EXERCISE DIRECTIONS
Across the listing below, how many lines include the word "Fortuna"? The answer is that number, with nothing added.

+---+

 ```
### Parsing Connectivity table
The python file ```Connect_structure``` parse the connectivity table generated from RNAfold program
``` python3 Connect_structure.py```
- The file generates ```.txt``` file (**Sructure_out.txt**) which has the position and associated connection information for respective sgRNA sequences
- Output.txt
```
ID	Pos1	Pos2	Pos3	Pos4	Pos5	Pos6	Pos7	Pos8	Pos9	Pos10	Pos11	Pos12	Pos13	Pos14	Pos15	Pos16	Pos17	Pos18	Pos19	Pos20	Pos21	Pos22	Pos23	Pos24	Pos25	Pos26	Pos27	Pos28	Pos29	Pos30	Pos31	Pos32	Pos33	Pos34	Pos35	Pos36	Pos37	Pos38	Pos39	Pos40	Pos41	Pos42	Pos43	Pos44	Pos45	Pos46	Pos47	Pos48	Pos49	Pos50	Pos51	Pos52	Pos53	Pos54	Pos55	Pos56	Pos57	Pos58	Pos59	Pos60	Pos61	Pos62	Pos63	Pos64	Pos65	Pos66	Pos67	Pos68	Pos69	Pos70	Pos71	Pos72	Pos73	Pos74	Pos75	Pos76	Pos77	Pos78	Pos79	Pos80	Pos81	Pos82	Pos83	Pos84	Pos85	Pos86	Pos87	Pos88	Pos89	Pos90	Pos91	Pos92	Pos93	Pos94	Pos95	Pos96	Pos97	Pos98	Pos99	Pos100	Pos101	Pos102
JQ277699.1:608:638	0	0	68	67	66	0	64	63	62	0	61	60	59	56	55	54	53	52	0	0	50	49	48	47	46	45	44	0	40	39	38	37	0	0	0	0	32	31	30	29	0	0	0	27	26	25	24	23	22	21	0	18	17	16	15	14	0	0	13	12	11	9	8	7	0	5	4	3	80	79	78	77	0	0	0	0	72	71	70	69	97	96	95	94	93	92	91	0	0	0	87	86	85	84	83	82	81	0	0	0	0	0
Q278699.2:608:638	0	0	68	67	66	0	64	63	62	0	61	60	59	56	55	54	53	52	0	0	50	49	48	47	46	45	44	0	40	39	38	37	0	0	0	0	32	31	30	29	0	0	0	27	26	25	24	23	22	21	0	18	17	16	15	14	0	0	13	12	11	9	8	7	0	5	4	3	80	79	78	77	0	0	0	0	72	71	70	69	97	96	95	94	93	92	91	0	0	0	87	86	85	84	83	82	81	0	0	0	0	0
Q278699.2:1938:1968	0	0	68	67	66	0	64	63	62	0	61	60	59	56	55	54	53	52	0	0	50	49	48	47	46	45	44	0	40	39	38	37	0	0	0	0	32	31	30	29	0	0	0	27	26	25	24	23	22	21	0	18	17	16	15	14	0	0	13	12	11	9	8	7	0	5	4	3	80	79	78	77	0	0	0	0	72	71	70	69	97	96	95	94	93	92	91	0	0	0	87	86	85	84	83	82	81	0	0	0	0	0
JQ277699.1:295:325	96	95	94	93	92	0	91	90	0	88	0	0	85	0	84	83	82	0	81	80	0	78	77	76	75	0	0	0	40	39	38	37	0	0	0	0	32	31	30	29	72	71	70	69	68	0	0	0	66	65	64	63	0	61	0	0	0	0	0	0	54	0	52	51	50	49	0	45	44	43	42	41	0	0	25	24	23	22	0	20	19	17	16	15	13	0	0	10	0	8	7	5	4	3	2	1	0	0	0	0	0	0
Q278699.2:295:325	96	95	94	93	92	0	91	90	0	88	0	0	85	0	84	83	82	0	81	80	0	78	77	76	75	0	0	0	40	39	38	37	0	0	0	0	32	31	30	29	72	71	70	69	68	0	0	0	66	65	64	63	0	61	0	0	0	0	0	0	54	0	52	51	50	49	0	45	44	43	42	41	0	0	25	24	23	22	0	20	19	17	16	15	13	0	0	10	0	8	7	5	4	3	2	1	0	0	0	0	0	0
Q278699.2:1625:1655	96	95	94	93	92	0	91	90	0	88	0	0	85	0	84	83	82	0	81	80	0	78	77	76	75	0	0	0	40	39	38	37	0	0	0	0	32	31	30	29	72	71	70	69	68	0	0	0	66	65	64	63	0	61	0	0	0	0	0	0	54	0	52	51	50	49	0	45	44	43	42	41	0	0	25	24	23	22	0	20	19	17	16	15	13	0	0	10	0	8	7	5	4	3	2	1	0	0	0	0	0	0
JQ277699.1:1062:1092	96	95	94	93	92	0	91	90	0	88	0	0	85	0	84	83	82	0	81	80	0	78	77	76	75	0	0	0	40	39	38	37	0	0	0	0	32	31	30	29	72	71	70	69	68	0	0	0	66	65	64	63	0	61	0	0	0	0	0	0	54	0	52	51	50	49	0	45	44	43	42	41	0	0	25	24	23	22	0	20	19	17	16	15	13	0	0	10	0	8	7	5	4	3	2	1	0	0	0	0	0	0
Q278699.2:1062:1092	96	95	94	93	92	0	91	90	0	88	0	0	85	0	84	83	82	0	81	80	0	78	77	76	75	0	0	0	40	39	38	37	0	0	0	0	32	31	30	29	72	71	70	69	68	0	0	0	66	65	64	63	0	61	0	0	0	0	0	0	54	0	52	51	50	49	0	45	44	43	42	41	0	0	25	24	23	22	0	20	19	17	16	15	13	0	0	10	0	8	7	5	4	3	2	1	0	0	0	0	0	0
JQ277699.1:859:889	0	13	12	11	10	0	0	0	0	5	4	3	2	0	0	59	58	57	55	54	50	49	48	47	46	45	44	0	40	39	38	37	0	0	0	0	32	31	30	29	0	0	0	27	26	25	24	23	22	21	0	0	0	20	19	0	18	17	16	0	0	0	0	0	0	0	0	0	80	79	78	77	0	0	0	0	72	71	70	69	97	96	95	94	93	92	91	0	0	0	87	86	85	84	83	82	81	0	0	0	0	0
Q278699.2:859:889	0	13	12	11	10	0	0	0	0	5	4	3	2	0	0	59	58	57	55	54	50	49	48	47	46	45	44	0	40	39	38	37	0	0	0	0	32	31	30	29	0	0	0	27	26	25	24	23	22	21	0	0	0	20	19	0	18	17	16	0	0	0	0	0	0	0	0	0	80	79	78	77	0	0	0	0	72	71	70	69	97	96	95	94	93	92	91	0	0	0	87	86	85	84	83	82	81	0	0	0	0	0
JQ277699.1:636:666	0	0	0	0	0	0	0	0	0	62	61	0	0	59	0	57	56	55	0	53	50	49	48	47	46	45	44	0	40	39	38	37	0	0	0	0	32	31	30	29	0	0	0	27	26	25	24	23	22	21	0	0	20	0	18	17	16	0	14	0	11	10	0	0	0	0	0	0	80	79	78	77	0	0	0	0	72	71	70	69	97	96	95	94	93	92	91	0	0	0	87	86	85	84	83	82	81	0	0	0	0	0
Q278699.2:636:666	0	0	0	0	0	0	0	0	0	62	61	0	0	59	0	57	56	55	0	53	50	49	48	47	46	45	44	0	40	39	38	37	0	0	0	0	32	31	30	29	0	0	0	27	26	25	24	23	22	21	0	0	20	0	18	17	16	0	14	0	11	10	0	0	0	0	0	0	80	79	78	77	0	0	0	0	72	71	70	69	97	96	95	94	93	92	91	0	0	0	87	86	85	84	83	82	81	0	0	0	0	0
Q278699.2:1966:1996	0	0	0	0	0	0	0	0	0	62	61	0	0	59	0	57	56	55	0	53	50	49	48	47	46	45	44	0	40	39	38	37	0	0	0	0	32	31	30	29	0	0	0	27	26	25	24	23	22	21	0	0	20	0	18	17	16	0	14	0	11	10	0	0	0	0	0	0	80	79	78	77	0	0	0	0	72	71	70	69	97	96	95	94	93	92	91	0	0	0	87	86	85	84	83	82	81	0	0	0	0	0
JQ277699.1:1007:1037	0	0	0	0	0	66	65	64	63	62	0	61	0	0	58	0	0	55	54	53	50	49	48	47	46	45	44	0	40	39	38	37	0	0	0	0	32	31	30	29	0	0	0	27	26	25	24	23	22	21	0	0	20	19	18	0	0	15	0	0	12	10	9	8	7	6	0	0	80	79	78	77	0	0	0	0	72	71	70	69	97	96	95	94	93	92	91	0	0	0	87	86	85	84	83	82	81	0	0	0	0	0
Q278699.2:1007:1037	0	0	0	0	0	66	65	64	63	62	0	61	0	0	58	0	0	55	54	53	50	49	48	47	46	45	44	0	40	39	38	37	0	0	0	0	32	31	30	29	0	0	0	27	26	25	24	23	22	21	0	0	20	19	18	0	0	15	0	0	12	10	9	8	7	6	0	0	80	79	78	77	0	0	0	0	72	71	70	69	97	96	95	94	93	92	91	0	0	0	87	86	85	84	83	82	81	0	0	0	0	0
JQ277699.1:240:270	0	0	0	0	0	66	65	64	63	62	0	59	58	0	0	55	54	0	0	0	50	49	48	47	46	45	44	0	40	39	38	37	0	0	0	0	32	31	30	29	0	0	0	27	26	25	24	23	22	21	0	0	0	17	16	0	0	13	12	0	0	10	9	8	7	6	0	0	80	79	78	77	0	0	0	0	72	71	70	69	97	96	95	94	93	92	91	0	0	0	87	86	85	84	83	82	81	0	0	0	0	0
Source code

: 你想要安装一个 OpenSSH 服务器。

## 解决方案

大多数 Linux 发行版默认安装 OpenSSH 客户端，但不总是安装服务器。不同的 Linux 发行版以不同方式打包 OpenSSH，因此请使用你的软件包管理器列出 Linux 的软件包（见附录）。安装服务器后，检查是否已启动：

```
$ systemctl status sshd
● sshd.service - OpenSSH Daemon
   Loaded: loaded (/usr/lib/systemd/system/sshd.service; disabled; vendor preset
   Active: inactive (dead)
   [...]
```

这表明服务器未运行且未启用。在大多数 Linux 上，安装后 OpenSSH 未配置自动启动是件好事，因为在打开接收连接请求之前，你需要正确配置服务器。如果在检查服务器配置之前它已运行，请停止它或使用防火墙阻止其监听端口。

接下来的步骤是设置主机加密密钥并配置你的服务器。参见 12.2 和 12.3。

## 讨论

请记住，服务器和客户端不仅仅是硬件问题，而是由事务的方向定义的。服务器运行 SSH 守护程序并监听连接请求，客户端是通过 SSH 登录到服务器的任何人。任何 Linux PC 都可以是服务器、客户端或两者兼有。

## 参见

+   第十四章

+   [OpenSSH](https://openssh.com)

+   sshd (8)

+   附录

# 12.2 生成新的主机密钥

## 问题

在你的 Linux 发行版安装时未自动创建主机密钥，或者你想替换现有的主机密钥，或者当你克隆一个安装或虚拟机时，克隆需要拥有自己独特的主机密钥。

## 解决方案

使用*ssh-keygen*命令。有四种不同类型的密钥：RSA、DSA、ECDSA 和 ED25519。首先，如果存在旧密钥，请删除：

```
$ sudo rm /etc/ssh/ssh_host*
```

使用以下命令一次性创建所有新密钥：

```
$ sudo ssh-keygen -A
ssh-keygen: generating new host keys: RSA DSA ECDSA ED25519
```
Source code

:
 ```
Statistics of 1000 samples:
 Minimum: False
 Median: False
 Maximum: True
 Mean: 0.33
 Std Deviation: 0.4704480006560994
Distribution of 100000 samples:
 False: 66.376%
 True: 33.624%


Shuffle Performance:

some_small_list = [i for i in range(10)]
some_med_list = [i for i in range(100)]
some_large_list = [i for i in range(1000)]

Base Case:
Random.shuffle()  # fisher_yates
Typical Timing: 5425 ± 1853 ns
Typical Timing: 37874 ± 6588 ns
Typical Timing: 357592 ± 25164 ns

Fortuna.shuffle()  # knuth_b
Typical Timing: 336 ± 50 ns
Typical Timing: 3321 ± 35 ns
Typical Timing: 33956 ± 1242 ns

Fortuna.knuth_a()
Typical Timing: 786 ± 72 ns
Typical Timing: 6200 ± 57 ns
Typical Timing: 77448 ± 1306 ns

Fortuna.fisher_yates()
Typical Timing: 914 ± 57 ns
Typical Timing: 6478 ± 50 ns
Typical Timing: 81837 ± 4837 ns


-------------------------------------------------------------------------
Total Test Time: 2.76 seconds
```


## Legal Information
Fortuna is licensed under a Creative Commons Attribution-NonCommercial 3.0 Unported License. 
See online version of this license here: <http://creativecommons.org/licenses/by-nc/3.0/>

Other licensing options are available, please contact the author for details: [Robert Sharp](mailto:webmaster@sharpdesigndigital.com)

+---+

WRITTEN RESPONSE
4